Pasal 26
BAB 3 — PENELITIAN ADMINISTRASI DAN VERIFIKASI FAKTUAL PARTAI POLITIK CALON PESERTA PEMILU
(1) Penelitian Administrasi sebagaimana dimaksud dalam Pasal 25 ayat (1) dilakukan dengan cara mencocokkan daftar nama anggota Partai Politik yang tercantum dalam formulir LAMPIRAN 2 MODEL F2-PARPOL dengan salinan bukti kartu tanda anggota Partai Politik dan kartu tanda penduduk elektronik atau Surat Keterangan. (2) Dalam hal terdapat dugaan keanggotaan ganda sebagaimana dimaksud dalam Pasal 22 ayat (2) huruf a dan keanggotaan yang tidak memenuhi syarat sebagaimana dimaksud dalam Pasal 22 ayat (3), KPU/KIP Kabupaten/Kota melakukan Verifikasi Faktual. (3) Dalam hal pada saat ditemui anggota Partai Politik menyatakan sebagai anggota Partai Politik lain dan bukan menjadi anggota Partai Politik tertentu, keanggotaannya dinyatakan tidak memenuhi syarat dan dicoret dari daftar anggota Partai Politik tertentu tersebut, dan yang bersangkutan diminta untuk mengisi formulir LAMPIRAN 2 MODEL BA.ADM.KPU.KAB/KOTA- PARPOL. (4) Dalam hal anggota Partai Politik menyatakan sebagai anggota Partai Politik lain dan bukan menjadi anggota Partai Politik tertentu sebagaimana dimaksud pada ayat (3), namun anggota yang bersangkutan tidak bersedia mengisi formulir LAMPIRAN 2 MODEL.BA.ADM.KPU.KAB/KOTA-PARPOL, keanggotannya tetap dinyatakan sah untuk Partai Politik tertentu tersebut. (5) KPU/KIP kabupaten/kota menuangkan hasil Penelitian Administrasi keanggotaan Partai Politik ke dalam berita acara hasil Penelitian Administrasi dengan menggunakan formulir MODEL BA.ADM.KPU.KAB/KOTA-PARPOL beserta lampirannya formulir LAMPIRAN 1 MODEL BA.ADM.KPU.KAB/KOTA-PARPOL dan LAMPIRAN 2 MODEL BA.ADM.KPU.KAB/KOTA-PARPOL.
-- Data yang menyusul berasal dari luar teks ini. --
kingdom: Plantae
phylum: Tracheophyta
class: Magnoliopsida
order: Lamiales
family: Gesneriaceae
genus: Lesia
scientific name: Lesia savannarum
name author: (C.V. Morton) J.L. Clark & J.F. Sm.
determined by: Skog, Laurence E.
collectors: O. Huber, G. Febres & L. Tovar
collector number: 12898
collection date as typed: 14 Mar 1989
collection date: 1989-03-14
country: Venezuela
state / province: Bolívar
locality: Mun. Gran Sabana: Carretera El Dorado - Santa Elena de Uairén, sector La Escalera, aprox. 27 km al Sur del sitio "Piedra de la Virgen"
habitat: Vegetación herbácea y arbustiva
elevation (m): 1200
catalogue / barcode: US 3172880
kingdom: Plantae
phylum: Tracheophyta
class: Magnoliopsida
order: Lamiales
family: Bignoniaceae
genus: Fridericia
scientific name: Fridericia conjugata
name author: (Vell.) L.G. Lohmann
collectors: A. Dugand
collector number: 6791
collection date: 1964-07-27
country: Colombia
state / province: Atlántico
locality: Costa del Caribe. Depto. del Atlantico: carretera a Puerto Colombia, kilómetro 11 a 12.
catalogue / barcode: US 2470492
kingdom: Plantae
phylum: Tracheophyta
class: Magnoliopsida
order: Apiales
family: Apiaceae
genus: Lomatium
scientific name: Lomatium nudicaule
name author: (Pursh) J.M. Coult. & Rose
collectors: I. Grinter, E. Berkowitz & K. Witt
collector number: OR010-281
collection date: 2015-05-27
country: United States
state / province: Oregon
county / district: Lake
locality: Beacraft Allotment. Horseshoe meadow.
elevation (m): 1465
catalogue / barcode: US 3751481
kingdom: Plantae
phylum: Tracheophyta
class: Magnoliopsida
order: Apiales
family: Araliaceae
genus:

(6) KPU/KIP Kabupaten/Kota menyampaikan salinan berita acara hasil Penelitian Administrasi sebagaimana dimaksud pada ayat (2) kepada: a. Pengurus Partai Politik tingkat kabupaten/kota atau sebutan lain melalui Petugas Penghubung; b. KPU melalui KPU Provinsi/KIP Aceh; c. Bawaslu Kabupaten/Kota; dan d. KPU/KIP Kabupaten/Kota sebagai arsip. (7) Penyampaian salinan sebagaimana dimaksud pada ayat (4) dilakukan paling lama 2 (dua) Hari setelah Penelitian Administrasi berakhir.